É precisamente aqui que a presença de Lula da Silva em Maputo se torna mais relevante. O Brasil, após duas décadas de avanços no campo da governação digital – apesar das suas próprias crises políticas – desenvolveu plataformas, estratégias e mecanismos que podem ser úteis para Moçambique, desde que adaptados à nossa realidade. Documentos internacionais, como a revisão da OECD sobre o governo digital brasileiro e a Estratégia de Transformação Digital 2022–2026 do Governo Federal, mostram que o país apostou na racionalização de serviços, na interoperabilidade entre instituições e na criação de sistemas electrónicos que substituem processos manuais longos e sujeitos a intervenção arbitrária.

Para Moçambique, que ainda depende de formulários em papel, carimbos, filas e contactos informais para resolver questões que deveriam ser simples, esta experiência pode ter enorme valor. O Brasil criou plataformas de identidade digital, digitalizou a contratação pública, integrou serviços antes dispersos e desenvolveu soluções GovTech replicáveis no Sul Global. A cooperação pode permitir que Moçambique acelere projectos como o e-CP, a contratação pública electrónica anunciada recentemente, e avance para sistemas de licenciamento, registo civil, fiscalização e monitoria inteiramente digitais.

A visita de Lula ocorre num momento em que Moçambique procura parceiros com capacidade técnica, não apenas parceiros de peso político. A digitalização é uma área onde o simbolismo tem pouco efeito prático: não basta anunciar, é preciso implementar. E o Brasil, apesar dos seus desafios internos, demonstrou que é possível criar plataformas públicas que funcionam, que reduzem burocracia e que diminuem espaços de corrupção através de sistemas automáticos de controlo.

Ao mesmo tempo, a digitalização pode reforçar outros sectores tradicionalmente presentes na cooperação Brasil–Moçambique, como a saúde, agricultura e energia. Processos electrónicos podem melhorar a gestão hospitalar, permitir rastreio de medicamentos, garantir maior previsibilidade no apoio agrícola e facilitar o licenciamento de projectos energéticos. O discurso de Chapo, quando lido à luz desta possibilidade, revela que a digitalização não é apenas modernização; é um instrumento que torna todo o Estado mais funcional.
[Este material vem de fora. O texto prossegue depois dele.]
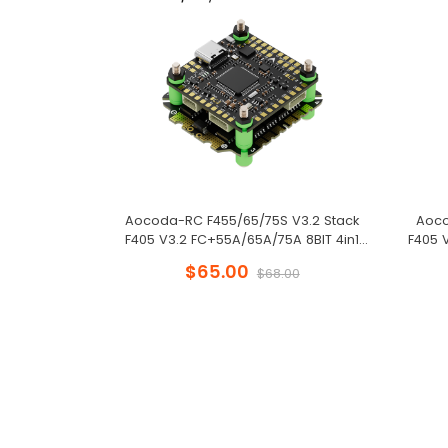
Aocoda-RC F455/65/75S V3.2 Stack
Aoco
F405 V3.2 FC+55A/65A/75A 8BIT 4in1
F405 
ESC 30x30mm for FPV Freestyle Drone
ESC 30
$65.00
$68.00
A pergunta chave será se Moçambique está preparado para absorver esse conhecimento. A experiência recente mostra que muitos projectos tecnológicos falham não por falta de parceiros, mas por incapacidade interna de manutenção, baixa formação técnica e ausência de mecanismos de monitoria. A digitalização, para ser efectiva, exige mais do que tecnologia: exige disciplina institucional, quadros qualificados e vontade política para romper com hábitos administrativos enraizados.
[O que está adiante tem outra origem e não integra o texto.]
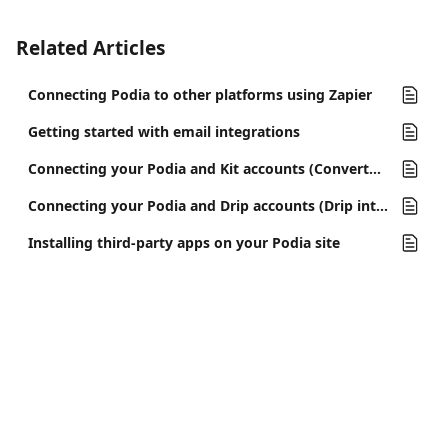
Related Articles
Connecting Podia to other platforms using Zapier
Getting started with email integrations
Connecting your Podia and Kit accounts (ConvertKit integration)
Connecting your Podia and Drip accounts (Drip integration)
Installing third-party apps on your Podia site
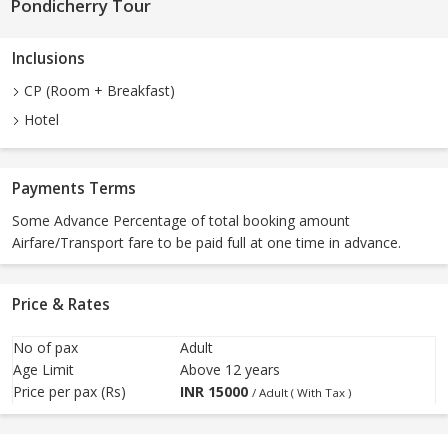
Pondicherry Tour
Inclusions
CP (Room + Breakfast)
Hotel
Payments Terms
Some Advance Percentage of total booking amount
Airfare/Transport fare to be paid full at one time in advance.
Price & Rates
No of pax
Adult
Age Limit
Above 12 years
Price per pax (Rs)
INR
15000
/ Adult ( With Tax )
Mesmo assim, a oportunidade é real. Ao alinhar a agenda da visita de Lula com as promessas de reforma feitas por Daniel Chapo, Moçambique pode transformar esta deslocação numa das mais importantes cooperações do mandato. A digitalização, se bem conduzida, tem potencial para reduzir tempos de resposta, combater a corrupção quotidiana, aumentar a previsibilidade dos serviços públicos e devolver confiança aos cidadãos. É, talvez, o eixo mais concreto de modernização disponível a curto prazo.

Se a visita resultar num plano operativo e não apenas num comunicado diplomático Chapo poderá encontrar no Brasil um parceiro capaz de apoiar a transformação administrativa que prometeu ao país. E Moçambique poderá finalmente dar passos consistentes rumo a um Estado mais eficiente, menos burocrático e mais alinhado às necessidades do século XXI.